─── TEXTO FORNECIDO

Rae Story trabalhou na prostituição por uma década, principalmente no Reino Unido, mas também em outros países como Austrália e Nova Zelândia. Ela saiu da prostituição no ano passado e posteriormente escreveu criticamente sobre o impulso liberal contemporâneo para a descriminalização total e o projeto concomitante de sanitização e legitimação da indústria do sexo. Encontre mais de seu trabalho no blog “In Permanent Opposition”. Tweeter @raycstory.
Nesta entrevista, Rae fala com Francine Sporenda, jornalista independente na França. Originalmente publicada no Feminist Current.
Francine Sporenda: Com base em sua própria experiência, você consideraria sua entrada na prostituição uma “escolha”?
Rae Story: Bem, foi uma escolha, mas é escolha tanto quanto é entrar em um relacionamento abusivo: antes de você entender os parâmetros desse relacionamento, é uma escolha. Ou, da mesma forma, começar a tomar heroína e, subsequentemente, se tornar um viciado em drogas, é uma “escolha”. Na verdade, essas coisas compartilham pontos em comum com a prostituição: pessoas abusivas geralmente bombardeiam de amor uma nova vítima para ganhar sua confiança e seguem esse “bombardeio de amor” com um perpétuo afastamento (combinado com abuso, negligência e crueldade) e retornam ao “bombardeio de amor” para não alienar completamente sua vítima. O mesmo processo ocorre com o vício e, poderíamos argumentar, com a prostituição.
Para muitas, eu inclusive, quando você entra pela primeira vez na prostituição, o dinheiro que você consegue rapidamente (mas não facilmente) é alto. Os sadismos e humilhações envolvidos na prostituição são insidiosamente introduzidos a você ao longo dos anos e são intercalados com aquela alta de ganhar dinheiro rápido, então você perdoa essa situação, e retorna a ela, como se fosse um relacionamento abusivo.
A grande maioria das mulheres que conheci (provavelmente todas elas, para ser honesta) eram de origens socioeconômicas mais baixas, então a atração desse dinheiro rápido é muito maior do que seria para mulheres que estão confortáveis financeiramente ou que são de origens mais ricas.
Faz sentido que ser exposta a relacionamentos frios, abusivos ou disfuncionais em sua juventude a prepare para a prostituição de maneira mais adequada, da mesma forma que muitas vezes prepara as pessoas para o vício em drogas. Pelo que pude perceber, todas as mulheres que conheci em prostituição eram de baixa classe socioeconômica e tinham algum tipo de abuso, negligência ou disfunção em suas histórias.
Soma-se a isso que, à primeira vista, a prostituição oferece altos rendimentos com baixas especificações de trabalho (sem qualificações necessárias) e flexibilidade. E, no entanto, no Reino Unido, talvez apenas 100.000 mulheres façam isso (de cerca de 32 milhões), e muitas delas são traficadas de outros lugares. Por que, relativamente falando, tão poucas?
FS: Feministas que desafiam o sistema de prostituição são muitas vezes respondidas com uma afirmação de que apenas “trabalhadoras do sexo” devem ser ouvidas no que diz respeito à legislação sobre prostituição. Você, por outro lado, escreveu: “tenha cuidado com as vozes das profissionais do sexo”. Por quê?

──────
─── REGISTROS LISTADOS

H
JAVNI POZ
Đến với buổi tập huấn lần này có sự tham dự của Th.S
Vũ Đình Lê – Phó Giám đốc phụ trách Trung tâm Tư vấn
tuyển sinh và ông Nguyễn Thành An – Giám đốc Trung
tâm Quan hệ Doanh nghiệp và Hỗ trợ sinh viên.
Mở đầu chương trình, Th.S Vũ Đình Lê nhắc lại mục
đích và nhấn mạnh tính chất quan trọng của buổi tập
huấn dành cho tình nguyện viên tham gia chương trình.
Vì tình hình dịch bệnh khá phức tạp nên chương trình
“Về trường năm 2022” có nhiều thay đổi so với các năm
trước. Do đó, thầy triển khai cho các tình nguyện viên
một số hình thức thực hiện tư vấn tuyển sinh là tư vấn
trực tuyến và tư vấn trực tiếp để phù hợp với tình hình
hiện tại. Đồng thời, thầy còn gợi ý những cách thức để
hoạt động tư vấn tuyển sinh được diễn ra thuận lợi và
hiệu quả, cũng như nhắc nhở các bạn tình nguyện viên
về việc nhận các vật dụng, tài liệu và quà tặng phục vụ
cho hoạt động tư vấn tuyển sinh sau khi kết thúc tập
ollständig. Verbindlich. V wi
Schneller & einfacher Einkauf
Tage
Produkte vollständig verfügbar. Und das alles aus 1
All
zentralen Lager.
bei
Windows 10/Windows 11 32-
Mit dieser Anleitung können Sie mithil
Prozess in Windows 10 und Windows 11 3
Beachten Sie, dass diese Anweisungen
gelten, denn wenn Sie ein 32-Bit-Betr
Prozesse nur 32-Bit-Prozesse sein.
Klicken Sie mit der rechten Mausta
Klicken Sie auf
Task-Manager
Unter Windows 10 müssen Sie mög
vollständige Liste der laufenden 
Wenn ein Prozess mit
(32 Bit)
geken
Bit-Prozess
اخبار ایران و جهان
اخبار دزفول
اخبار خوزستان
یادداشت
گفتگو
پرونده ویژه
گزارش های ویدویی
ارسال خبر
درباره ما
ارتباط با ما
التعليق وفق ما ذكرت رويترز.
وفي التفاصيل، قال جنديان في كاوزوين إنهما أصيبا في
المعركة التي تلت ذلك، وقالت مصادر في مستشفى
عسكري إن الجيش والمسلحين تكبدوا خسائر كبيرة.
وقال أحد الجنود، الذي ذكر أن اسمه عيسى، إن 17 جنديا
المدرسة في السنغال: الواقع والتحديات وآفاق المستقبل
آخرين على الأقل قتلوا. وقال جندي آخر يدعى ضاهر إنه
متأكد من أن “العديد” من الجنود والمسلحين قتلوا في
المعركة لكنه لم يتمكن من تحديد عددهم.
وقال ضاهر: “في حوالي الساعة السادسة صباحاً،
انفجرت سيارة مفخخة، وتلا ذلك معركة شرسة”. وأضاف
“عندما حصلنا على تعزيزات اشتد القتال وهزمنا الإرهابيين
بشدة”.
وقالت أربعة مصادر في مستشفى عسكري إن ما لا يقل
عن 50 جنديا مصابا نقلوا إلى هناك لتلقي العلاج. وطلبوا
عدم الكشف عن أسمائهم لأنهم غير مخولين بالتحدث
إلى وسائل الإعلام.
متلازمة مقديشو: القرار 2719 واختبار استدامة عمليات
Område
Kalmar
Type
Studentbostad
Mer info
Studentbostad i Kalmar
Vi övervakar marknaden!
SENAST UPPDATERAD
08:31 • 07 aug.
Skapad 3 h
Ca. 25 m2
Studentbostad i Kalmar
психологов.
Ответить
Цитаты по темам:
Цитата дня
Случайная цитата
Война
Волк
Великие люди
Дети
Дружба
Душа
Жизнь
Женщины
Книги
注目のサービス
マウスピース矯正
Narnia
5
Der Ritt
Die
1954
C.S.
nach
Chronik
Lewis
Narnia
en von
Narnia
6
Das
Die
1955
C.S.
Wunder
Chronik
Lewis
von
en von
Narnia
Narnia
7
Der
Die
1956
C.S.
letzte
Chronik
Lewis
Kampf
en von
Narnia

──────
─── REGISTROS LISTADOS

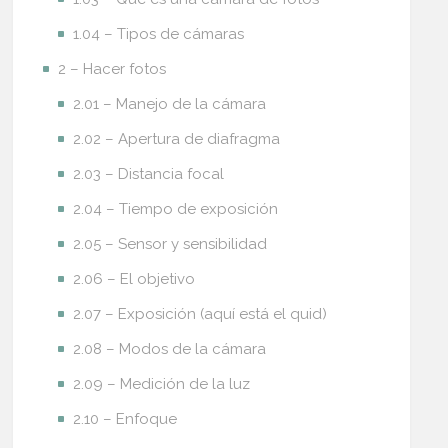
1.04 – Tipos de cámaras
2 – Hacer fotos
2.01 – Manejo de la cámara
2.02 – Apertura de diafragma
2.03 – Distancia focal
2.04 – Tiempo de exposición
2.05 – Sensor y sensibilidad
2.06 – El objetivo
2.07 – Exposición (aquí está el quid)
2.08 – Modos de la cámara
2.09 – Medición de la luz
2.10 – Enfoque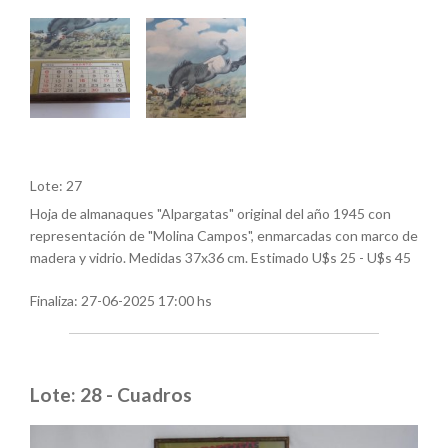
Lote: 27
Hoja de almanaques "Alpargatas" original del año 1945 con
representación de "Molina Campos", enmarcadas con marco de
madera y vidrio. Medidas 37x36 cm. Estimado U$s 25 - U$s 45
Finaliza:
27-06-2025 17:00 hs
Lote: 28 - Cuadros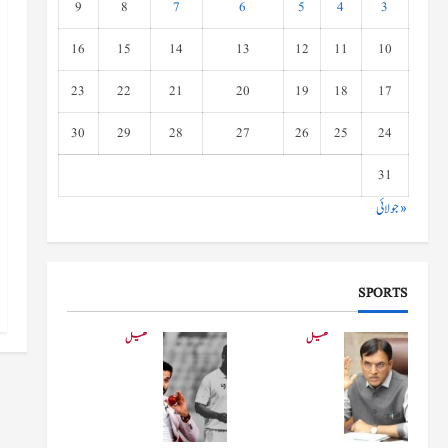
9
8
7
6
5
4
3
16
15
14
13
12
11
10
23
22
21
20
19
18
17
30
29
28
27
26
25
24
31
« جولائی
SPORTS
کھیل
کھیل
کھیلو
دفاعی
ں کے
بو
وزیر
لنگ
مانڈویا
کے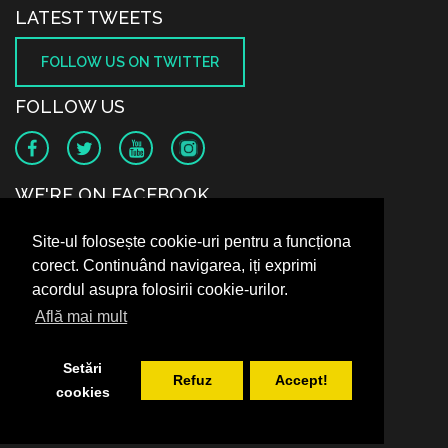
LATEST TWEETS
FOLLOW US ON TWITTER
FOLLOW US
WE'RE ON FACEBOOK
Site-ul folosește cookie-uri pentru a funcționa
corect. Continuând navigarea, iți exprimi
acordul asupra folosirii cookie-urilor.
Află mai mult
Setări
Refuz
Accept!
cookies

──────

» SUA TAREFA
Dê sequência à entrevista com Rae Story sobre prostituição logo após a última pergunta de Francine Sporenda.

» RESPOSTA
RS: A ideia de que aqueles envolvidos na prostituição devem ser apoiados em ter suas opiniões ouvidas é boa. No entanto, esta ideia básica transformou-se em algo mais problemático. Ter sua opinião ouvida não é o mesmo que dizer: “Você deve concordar comigo e seguir o que eu digo sem escrutínio ou pergunta”. Essa não é uma maneira acadêmica de fazer as coisas. Ter algum envolvimento na indústria do sexo é frequentemente brandido como uma arma para silenciar a oposição e substituir o discurso rigoroso. Na mídia social, os envolvidos na indústria do sexo dirão coisas para feministas abolicionistas como: “Parem de falar sobre mim. Eu sou uma profissional do sexo”, apesar do fato da opinião dela ter sido ouvida e respondida. De fato, é seguro dizer que as prostitutas recebem muito mais tempo na mídia do que aquelas que trabalham na maioria das outras profissões para discutir seus pensamentos e sentimentos sobre si mesmas. Limpadoras, trabalhadoras domésticas, trabalhadoras de fábricas e outras não são consideradas nem mesmo remotamente interessantes, politicamente. A ideia de que as prostitutas são silenciadas é risível, francamente.
Em qualquer caso, ter uma opinião e ter a opinião não é a mesma coisa e, neste caso, é extremamente problemático porque, em última análise, as leis de prostituição são uma forma de política econômica e social, não apenas política pessoal. No Reino Unido, o modo como nossas leis em torno da prostituição foram organizadas é mantê-la como uma transação privada, descriminalizando o comprador e o vendedor — mas não o procurador — e não permitindo que ele ocorra em um lugar público (solicitação). Agora, as prostitutas porta-vozes da indústria usam a linguagem [da política] “pessoal” da mesma maneira que se pode argumentar sobre os direitos do casamento para os gays. Eles se referem a si mesmos como se ser uma “trabalhadora do sexo” fosse uma identidade parecida com a sexualidade e como se a descriminalização da prostituição permitisse que elas exercessem suas próprias sexualidades pessoais. Quando, de fato, a descriminalização ou a legalização se trata de industrializar a prostituição, permitindo que os cafetões mais ricos aproveitem seu capital para criar grandes negócios e cadeias de bordel.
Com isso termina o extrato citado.